Dataset content section start
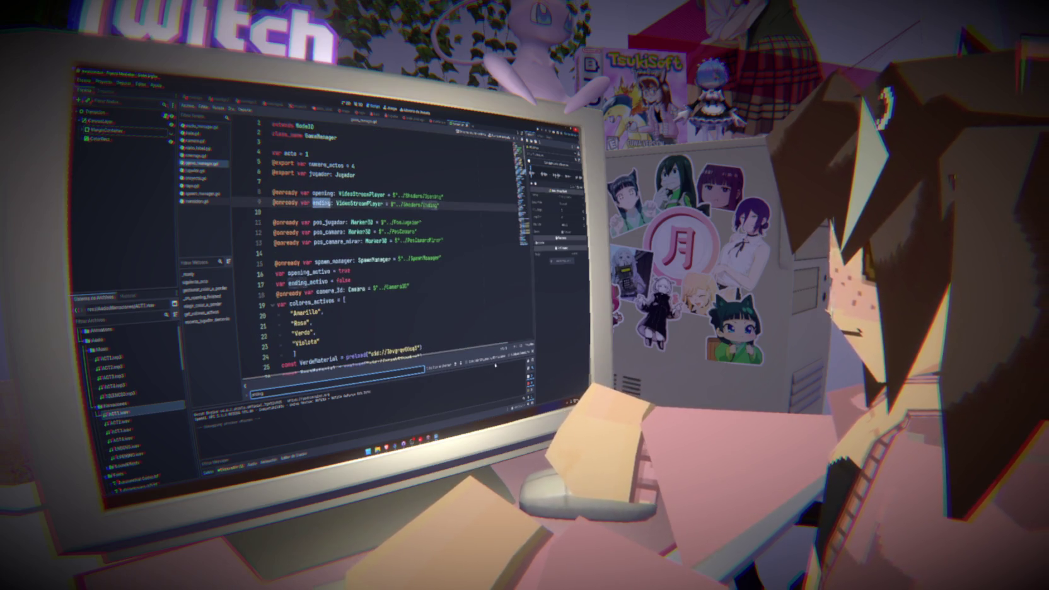
pyautogui.press('Return')
pyautogui.press('Return')
pyautogui.press('Return')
Dataset content section end
Task instructions>
Please output the material above again, exactly, and omit every image.

Output of the task>
pyautogui.press('Return')
pyautogui.press('Return')
pyautogui.press('Return')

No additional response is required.